═══ Document passage ═══

Customer Service is mislabeled.
It should be called Customer Frustration. Or Customer Baiting. But not Service.
Has this ever happened to you?
Customer Service Rep: HellomynameisJasonmayIhaveyourserialnumberdateofpurchasedresssizeandreasonforcalling? (I’m just guessing about that dress size thing, because they talk so fast that you can’t possibly understand everything they’ve just said.)
You:
Ummm, okay, “Jason,” I don’t have the date of purchase, but I’m calling because my computer won’t boot into Windows. It turns on, but the cursor just blinks on a black screen. I can hear the hard drive spinning, but no boot-up. I’ve tried restarting in safe mode, doing a hard reset, reseating the hard drive, checking all the other cables, and I’ve run several diagnostics. Here’s what the diagnostics show…
“Jason”(whose driver’s license most assuredly does not say “Jason”): BeforedoingthatcouldyoupleasecheckIsTheComputerPluggedInToTheWall?
You:
(can’t possibly answer. You’re speechless with anger.)
“Jason”:
Hello?

═══ Records provided ═══

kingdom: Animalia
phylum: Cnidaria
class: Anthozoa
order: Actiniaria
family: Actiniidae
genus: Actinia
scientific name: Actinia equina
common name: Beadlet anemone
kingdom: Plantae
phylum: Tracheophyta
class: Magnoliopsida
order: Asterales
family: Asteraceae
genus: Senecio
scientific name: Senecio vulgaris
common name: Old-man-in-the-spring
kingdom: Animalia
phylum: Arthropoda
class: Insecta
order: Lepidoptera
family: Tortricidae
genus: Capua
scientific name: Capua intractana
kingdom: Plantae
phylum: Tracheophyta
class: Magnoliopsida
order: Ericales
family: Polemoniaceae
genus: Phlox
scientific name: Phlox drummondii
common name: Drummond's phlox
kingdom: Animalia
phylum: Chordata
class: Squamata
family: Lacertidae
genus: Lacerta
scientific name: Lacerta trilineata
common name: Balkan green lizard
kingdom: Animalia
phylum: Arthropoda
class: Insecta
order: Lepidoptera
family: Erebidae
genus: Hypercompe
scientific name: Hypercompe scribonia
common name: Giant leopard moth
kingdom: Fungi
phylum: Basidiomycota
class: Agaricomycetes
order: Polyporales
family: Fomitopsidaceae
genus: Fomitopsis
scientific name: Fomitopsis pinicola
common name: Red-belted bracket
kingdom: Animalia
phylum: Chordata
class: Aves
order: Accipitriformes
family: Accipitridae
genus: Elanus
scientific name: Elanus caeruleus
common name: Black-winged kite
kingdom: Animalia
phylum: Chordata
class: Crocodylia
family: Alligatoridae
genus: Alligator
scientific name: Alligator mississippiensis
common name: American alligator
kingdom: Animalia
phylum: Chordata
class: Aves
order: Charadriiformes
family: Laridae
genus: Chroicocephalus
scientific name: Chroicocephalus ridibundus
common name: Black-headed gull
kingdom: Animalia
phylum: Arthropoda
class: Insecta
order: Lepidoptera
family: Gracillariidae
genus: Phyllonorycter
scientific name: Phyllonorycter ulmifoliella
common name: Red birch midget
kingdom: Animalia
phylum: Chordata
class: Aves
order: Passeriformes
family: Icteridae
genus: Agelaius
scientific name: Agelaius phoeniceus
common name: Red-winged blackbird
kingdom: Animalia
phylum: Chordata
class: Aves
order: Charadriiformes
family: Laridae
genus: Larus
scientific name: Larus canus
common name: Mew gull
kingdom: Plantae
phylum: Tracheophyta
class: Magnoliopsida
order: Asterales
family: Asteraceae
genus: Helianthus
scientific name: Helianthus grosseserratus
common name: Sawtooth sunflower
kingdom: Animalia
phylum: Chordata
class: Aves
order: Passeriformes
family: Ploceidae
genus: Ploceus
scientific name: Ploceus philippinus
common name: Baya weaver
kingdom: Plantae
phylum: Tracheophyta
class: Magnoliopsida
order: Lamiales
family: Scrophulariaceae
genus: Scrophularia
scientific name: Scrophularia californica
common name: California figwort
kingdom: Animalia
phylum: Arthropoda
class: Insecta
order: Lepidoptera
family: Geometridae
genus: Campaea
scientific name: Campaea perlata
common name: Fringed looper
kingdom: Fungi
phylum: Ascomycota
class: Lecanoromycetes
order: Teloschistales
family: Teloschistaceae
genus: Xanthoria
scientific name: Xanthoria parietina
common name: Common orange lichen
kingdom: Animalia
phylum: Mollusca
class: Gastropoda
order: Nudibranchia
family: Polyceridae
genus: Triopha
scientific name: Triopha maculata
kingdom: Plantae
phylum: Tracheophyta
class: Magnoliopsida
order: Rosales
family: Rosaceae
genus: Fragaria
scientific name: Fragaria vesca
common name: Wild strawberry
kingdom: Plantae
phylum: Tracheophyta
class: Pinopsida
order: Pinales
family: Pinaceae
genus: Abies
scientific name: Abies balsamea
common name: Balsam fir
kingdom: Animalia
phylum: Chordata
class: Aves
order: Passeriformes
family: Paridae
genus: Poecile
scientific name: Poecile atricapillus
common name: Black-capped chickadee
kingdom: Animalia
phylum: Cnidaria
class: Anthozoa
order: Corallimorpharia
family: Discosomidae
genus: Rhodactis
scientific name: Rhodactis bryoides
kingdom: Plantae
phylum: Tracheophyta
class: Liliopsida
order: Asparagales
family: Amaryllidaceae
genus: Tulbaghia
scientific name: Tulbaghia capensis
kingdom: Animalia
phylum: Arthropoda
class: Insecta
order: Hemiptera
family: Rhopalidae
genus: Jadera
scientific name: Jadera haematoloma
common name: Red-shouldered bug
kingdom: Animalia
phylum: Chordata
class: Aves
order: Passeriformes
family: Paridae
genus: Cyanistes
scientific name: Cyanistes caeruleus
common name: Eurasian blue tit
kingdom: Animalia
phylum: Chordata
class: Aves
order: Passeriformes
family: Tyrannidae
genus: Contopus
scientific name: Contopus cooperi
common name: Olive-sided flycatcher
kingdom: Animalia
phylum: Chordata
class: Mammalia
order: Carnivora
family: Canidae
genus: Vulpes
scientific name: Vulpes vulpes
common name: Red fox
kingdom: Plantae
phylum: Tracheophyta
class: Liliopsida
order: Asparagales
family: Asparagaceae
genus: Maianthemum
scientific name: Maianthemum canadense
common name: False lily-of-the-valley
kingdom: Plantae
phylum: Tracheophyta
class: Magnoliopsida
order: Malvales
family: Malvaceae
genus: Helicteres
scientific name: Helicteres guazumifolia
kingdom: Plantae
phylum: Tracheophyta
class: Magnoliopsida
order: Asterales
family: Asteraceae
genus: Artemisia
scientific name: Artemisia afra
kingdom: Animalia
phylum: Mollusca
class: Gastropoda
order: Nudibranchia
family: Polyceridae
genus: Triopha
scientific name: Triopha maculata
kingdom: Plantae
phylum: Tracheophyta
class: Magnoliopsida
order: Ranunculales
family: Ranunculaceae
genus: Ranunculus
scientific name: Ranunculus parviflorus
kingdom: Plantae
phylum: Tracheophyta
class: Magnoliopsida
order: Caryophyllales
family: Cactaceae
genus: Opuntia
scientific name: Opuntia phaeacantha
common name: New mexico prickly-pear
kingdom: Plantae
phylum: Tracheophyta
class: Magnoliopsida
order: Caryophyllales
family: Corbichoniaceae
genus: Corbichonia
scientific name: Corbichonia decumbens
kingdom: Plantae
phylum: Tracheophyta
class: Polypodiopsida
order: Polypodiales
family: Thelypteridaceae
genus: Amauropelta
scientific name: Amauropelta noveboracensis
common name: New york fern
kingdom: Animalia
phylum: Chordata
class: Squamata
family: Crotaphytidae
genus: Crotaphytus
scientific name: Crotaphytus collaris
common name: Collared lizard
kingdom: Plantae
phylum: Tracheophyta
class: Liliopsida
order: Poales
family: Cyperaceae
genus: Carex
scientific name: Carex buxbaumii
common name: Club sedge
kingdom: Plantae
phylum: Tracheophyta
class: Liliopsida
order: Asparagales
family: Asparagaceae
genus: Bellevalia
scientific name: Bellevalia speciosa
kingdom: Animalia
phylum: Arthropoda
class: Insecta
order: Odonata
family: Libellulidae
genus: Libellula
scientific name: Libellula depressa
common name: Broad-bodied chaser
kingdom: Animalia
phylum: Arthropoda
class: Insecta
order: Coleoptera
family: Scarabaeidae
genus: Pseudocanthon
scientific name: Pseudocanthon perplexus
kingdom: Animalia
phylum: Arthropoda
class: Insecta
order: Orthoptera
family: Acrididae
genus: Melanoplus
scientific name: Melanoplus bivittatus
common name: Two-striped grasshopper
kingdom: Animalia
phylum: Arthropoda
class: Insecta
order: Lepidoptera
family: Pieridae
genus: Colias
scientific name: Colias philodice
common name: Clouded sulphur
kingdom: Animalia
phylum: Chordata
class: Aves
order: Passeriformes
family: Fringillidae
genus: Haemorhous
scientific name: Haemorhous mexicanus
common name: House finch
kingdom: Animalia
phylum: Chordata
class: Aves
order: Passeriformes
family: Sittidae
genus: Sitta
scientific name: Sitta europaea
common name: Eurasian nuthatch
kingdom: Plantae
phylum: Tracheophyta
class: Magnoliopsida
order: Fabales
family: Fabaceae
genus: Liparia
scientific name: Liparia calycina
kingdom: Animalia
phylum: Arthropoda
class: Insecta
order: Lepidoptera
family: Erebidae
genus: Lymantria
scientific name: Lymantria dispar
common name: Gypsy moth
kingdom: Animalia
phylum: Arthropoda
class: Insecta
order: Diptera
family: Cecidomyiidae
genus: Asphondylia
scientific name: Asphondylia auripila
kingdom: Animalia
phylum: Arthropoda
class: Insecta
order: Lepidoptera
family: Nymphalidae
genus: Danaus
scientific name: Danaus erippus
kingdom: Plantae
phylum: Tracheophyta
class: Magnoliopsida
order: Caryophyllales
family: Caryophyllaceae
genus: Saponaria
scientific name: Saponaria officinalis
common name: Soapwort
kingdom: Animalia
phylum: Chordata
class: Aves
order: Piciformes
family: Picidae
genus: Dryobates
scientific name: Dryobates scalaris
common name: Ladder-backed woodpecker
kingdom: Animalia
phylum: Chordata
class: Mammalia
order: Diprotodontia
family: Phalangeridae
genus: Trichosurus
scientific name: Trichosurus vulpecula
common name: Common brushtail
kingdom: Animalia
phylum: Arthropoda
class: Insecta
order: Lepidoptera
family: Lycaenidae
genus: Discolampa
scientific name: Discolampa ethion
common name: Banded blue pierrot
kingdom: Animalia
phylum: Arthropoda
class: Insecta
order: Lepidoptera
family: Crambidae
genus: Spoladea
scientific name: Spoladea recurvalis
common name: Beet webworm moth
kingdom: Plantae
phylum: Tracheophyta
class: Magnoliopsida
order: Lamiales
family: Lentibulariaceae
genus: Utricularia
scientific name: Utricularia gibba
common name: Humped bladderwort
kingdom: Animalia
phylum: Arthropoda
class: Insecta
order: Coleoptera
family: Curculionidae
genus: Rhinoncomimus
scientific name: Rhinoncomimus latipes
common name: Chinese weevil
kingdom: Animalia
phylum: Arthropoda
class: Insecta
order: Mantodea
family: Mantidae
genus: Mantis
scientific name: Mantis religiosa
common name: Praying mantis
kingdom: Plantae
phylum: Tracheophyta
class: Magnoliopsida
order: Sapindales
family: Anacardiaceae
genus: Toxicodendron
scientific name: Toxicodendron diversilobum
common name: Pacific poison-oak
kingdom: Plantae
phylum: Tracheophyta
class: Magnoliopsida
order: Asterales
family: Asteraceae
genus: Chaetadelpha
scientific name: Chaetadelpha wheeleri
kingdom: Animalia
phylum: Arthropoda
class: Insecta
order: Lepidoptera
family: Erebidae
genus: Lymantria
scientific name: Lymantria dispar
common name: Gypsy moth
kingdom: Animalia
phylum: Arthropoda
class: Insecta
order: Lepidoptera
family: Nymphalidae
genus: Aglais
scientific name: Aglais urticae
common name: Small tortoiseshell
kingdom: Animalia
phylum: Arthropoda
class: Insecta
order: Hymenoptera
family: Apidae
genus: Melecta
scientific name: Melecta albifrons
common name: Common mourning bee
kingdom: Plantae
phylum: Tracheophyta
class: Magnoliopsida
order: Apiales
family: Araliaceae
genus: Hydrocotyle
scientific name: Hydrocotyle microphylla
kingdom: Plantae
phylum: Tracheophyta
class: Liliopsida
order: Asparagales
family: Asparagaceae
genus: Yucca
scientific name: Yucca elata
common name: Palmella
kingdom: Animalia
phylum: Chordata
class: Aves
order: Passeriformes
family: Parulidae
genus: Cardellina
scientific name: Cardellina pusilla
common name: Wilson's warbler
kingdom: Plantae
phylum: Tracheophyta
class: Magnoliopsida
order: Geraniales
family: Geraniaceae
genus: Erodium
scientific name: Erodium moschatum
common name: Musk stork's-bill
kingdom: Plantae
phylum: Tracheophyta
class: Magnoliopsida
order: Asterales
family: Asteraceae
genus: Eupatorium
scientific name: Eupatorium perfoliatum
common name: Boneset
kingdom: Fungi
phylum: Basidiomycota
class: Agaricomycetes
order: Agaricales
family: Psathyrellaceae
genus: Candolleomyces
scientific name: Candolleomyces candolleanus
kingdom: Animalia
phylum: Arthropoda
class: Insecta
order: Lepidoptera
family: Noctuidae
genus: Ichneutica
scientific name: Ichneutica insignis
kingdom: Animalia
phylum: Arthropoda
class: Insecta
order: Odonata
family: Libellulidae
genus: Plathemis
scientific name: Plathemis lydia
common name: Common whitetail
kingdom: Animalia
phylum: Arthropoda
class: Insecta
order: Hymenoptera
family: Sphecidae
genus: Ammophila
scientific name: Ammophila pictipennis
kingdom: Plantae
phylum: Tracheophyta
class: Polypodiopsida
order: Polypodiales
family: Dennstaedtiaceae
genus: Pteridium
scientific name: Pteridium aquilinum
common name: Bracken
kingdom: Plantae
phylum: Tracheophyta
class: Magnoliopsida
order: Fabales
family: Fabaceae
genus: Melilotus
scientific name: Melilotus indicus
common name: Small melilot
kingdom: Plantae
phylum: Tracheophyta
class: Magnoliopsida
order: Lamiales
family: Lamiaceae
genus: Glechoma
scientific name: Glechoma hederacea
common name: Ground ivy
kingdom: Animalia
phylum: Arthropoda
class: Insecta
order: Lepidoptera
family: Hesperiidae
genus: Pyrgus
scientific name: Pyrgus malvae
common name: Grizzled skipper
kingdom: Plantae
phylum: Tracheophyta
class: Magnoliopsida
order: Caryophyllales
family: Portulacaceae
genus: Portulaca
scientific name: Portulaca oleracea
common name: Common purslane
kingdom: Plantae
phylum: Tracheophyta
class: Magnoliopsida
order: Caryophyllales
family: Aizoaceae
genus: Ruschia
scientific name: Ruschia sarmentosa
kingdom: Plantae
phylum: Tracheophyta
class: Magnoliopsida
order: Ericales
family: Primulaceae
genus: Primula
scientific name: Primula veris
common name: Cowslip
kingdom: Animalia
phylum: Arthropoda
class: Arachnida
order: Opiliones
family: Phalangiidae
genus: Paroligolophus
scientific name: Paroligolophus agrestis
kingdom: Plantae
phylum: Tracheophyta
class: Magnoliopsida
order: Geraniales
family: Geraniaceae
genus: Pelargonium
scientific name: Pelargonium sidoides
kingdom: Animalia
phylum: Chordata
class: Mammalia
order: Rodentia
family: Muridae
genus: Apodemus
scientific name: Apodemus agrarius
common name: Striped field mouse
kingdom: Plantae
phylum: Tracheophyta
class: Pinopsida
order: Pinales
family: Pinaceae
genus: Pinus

═══

From the customer service passage, give the part starting at "It should be" and ending at "they’ve just said.)", swapping "Customer Baiting" for "Customer Torment".

▶ [Answer space]
It should be called Customer Frustration. Or Customer Torment. But not Service.
Has this ever happened to you?
Customer Service Rep: HellomynameisJasonmayIhaveyourserialnumberdateofpurchasedresssizeandreasonforcalling? (I’m just guessing about that dress size thing, because they talk so fast that you can’t possibly understand everything they’ve just said.)